Let's be clear right now and preface that what you're about to see will, if you're human, make your blood boil. And that the next few images require a trigger warning. I tried to write this story without the images and vines they're referencing, and I'm not sure if it'd be possible to convey the impact without them. 

Vine is a spectacular social media platform. Yet, it also has a way of spurring awful people to record awful things like the young man who thought the Internet would appreciate a six-second video of him kicking a tiny cat like it were a football. As The Daily Dot pointed out, that really happened and the man in question is named Walter Easley, a guy who they say is threatening to kick more kittens. Easley deleted his Vine, but the Daily Dot's Fidel Martinez (again, WARNING) made a GIF of Easley's video:

Pretty gross. Internet hubs like Reddit and 4Chan have already tried to gather as much information they can about Easley, and there's a frantic search for his personal information. That said, Easley seems unfazed. "Lol now I got somthing to laugh at all day," he tweeted (his tweets are protected). And Martinez adds: 

He also posted another video on Vine in which he threatened to kick another cat, but that clip has since been taken down.

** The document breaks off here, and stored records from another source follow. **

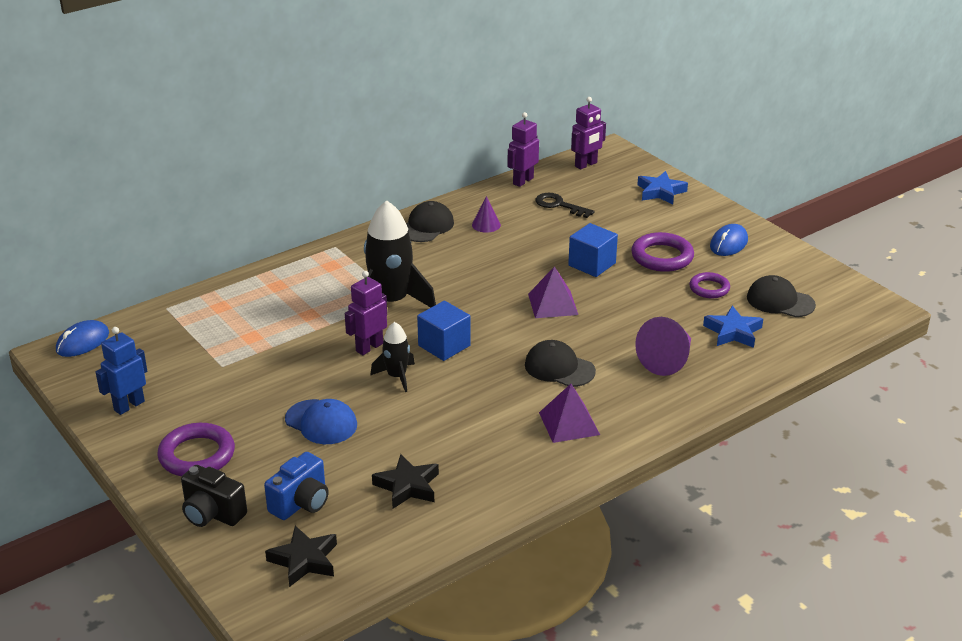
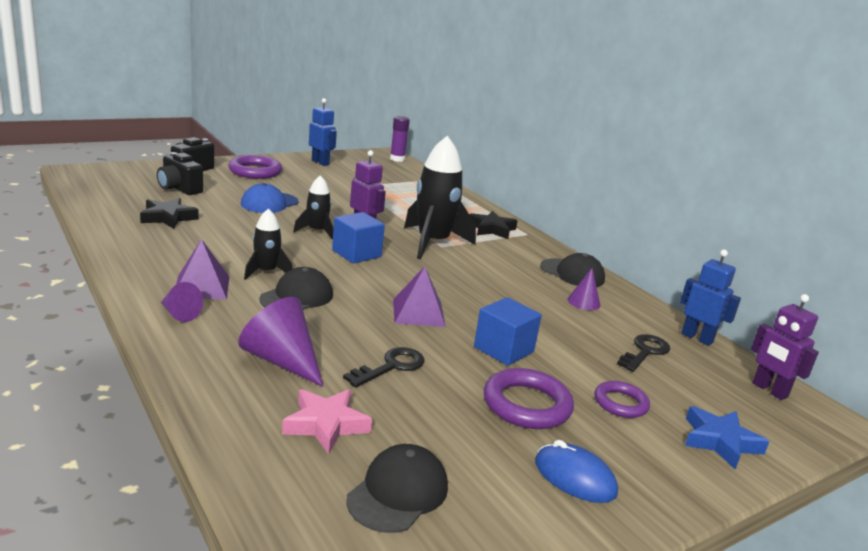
camera: 90 degrees right, 10 degrees down
blue mouse [56,320,109,357] -> purple glue stick [390,116,410,162]
blue camera [264,452,329,520] -> black camera [157,152,203,195]
black star [265,526,337,587] -> black star moved to [469,211,517,239]
purple robot [507,112,539,187] -> blue robot [680,250,741,346]
purple ring [689,272,730,298] -> purple ring moved to [594,381,650,418]
blue star [703,306,763,348] -> pink star [282,389,372,454]
none -> purple cone [161,282,203,322]
none -> black rocket [244,208,292,280]
none -> black key [343,347,424,388]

Easley isn't the first person to post something offensive on Vine, will not be the last, and is probably not even the worst thing we've seen on social media. Currently, the worst occurrence of social media meeting real-life terribleness happened last week when a man posted a photo of the corpse of his wife, who he allegedly murdered, on Facebook.

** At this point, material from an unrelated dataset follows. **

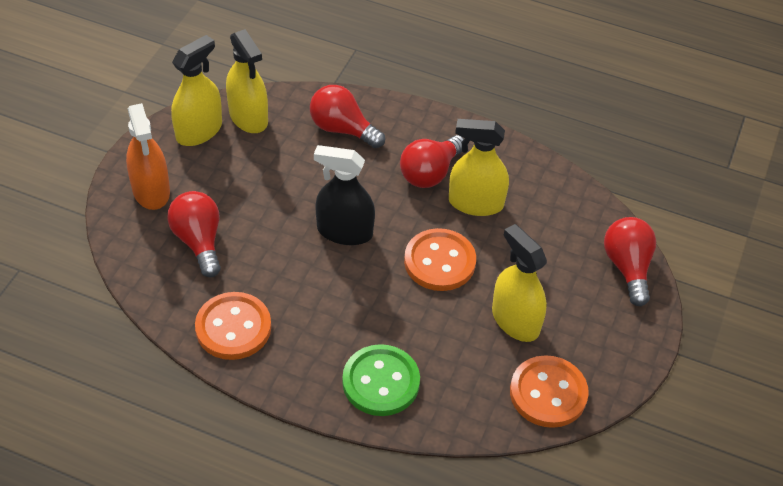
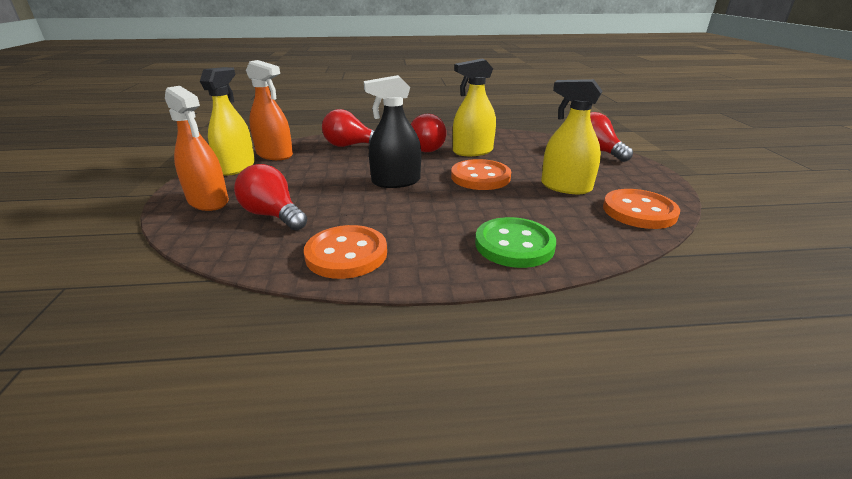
camera: 25 degrees left, 20 degrees down
yellow spray bottle [226,29,268,133] -> orange spray bottle [246,60,293,160]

But Easley's video punctuates Vine's first summer as a Twitter app, and its first few months of massive popularity. With that, come the same questions that have plagued Twitter, Facebook, and other social media platforms: exactly how do you determine what's offensive and what isn't, what needs to be kept up or taken down, and how much free speech you allow on the app. Twitter, as we know, is a staunch defender of the First Amendment and it is currently struggling with the amount of violent threats its users like to send out.

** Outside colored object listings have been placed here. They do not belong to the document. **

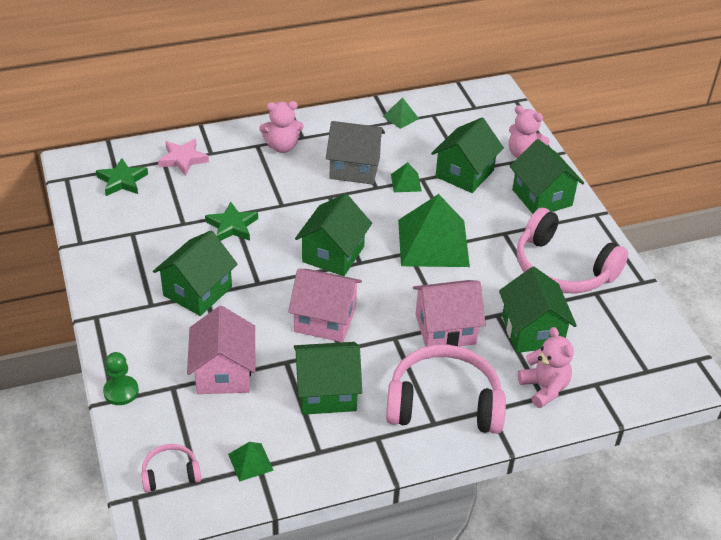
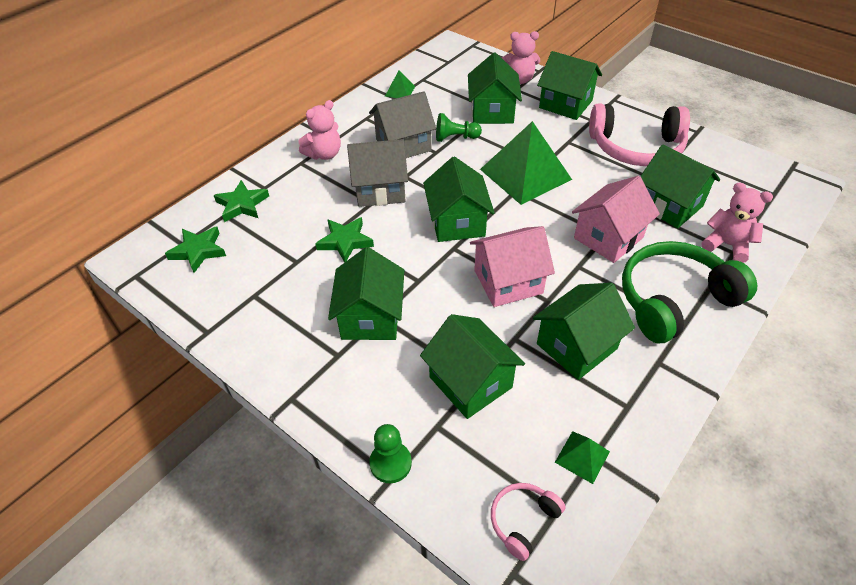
camera: 30 degrees left, 5 degrees up
pink star [158,139,209,176] -> green star [214,180,269,222]
pink house [187,306,255,394] -> green house [420,314,525,419]
pink headphones [386,345,506,434] -> green headphones [622,241,757,343]
green pyramid [391,162,422,192] -> green pawn [436,113,482,142]
none -> grey house [347,139,408,207]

While we can agree that unleashing on a tiny cat and then uploading it to the Internet so everyone can see is reprehensible, that becomes a little less clear when you deal with other vine trends like the "smack cam" where boys are filmed hitting girls in the face for funsies. That didn't spur as much initial outrage as Easley's video. But after those videos hit mainstream sites, a majority we originally wrote about were taken down. And then there's the equally puzzling #strokecam where it's apparently "fun" to dryhump unsuspecting women (again, Warning) : 

Some of these videos unlike the cat video, could involve completely willing participants (some of the women who are the target of the dry humping in the stroke cam don't seem like they are in on the joke) and that perhaps changes some of the meaning behind these things and perhaps turns them into an inside joke. But that isn't clear. What's to stop people from mimicking this "joke" and copycat vines proliferating? As episodes like Steubenville showed us this year, kids are capable of laughing off rape. And, as of now, there are few consequences dissuading people from continuing to disseminate this type of "joke."